Another feature of HIV-associated bacterial pneumonia is the tendency for recurrence. This may be related to the failure to generate protective antibodies to infecting organism or to bronchiectasis.

Tuberculosis
Because M. tuberculosis is a very pathogenic organism, little or no immune compromise is needed for tuberculosis to develop. For this reason, tuberculosis tends to occur earlier in the course of HIV disease than diseases caused by less pathogenic organisms. The degree of immunosuppression present in a given patient has an important influence on the clinical features of tuberculosis in the presence of HIV infection, as described in

Table 412-3. Persons with HIV infection and relatively well-preserved immune function tend to have “typical” features of tuberculosis, whereas tuberculosis that occurs among persons with advanced HIV disease commonly involves extrapulmonary sites and has diffuse lung infiltration with no cavitation and hilar and mediastinal adenopathy.
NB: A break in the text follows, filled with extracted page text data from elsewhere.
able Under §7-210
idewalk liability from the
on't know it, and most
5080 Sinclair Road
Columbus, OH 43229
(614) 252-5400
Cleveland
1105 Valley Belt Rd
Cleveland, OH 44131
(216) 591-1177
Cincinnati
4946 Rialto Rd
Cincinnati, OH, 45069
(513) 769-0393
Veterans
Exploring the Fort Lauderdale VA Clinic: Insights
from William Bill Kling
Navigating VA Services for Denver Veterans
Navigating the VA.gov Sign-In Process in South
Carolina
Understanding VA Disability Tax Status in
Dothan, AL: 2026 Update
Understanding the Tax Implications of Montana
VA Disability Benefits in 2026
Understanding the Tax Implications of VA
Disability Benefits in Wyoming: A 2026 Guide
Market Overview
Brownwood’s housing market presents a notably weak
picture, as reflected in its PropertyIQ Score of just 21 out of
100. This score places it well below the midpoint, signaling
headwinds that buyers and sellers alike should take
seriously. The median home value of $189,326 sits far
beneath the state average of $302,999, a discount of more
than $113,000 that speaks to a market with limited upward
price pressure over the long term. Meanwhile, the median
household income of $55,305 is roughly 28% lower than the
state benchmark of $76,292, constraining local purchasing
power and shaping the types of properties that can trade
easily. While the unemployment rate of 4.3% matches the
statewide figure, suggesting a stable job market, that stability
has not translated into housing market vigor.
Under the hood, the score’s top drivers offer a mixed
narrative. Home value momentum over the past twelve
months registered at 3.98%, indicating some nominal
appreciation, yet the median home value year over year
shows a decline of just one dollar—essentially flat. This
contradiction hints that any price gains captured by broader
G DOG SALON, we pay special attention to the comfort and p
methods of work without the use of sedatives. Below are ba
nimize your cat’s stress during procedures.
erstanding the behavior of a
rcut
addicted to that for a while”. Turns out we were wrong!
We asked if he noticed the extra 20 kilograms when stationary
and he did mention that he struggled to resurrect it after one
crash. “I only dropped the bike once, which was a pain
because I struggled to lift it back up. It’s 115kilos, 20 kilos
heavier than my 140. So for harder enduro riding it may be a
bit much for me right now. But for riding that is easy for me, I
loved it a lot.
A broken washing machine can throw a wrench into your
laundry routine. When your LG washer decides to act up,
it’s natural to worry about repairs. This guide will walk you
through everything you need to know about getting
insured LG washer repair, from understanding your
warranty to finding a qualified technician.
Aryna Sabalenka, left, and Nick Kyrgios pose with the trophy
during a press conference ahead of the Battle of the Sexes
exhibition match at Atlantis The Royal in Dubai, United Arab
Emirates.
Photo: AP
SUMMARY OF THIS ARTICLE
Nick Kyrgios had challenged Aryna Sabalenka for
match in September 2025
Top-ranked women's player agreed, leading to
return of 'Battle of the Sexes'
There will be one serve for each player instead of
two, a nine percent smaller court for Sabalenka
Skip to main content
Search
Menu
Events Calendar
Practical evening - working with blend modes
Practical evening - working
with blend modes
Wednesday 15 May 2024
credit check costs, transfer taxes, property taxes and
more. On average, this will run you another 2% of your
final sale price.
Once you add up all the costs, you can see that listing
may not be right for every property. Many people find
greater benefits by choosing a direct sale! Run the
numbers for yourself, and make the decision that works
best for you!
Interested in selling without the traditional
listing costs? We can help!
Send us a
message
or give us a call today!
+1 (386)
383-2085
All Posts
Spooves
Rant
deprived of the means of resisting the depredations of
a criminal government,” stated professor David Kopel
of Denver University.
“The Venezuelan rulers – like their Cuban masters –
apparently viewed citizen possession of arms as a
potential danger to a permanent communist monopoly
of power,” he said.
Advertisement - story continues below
In terms of symptoms, tuberculosis may present as an acute illness or as a more indolent progressive process. When the lungs are involved, sputum smears and cultures are as likely to be positive in persons with HIV infection as in non-HIV-infected patients. However, because extrapulmonary sites are involved commonly, other diagnostic specimens are often necessary (

Table 412-4).

Several studies have shown that persons with HIV infection and tuberculosis respond well to antituberculous therapy. In a series of patients, those who failed to respond to standard antituberculous therapy or who responded and then worsened had another superimposed disease, often PCP.

Nonspecific and Lymphoid Interstitial Pneumonitis
In the PCHIS cohort, undiagnosed “interstitial disease” occurred at a rate of 0.60 cases per 100 person-years. It is not known, however, if these cases met the diagnostic criteria for either nonspecific interstitial pneumonitis (NIP) or lymphoid interstitial pneumonitis (LIP). LIP, although common in children with HIV infection, is thought to be rare in adults; thus, most of the cases in the PCHIS cohort were probably NIP. The cause of these conditions is not known, but it is speculated that they represent a response to the HIV itself. NIP tends to be self-limited in most instances and to resolve without therapy. LIP is more persistent and/or progressive but in some instances has seemed to respond to corticosteroids.

The diagnosis of both NIP and LIP can be made only by biopsy. Although transbronchial biopsy tissue usually is not sufficient to provide a definitive diagnosis, findings that are consistent with NIP in the absence of any other identified diagnosis is sufficient to infer a diagnosis of NIP. Because of the apparent benign course of the disease and the lack of any therapeutic modalities, invasive tests to establish a diagnosis of NIP are not warranted.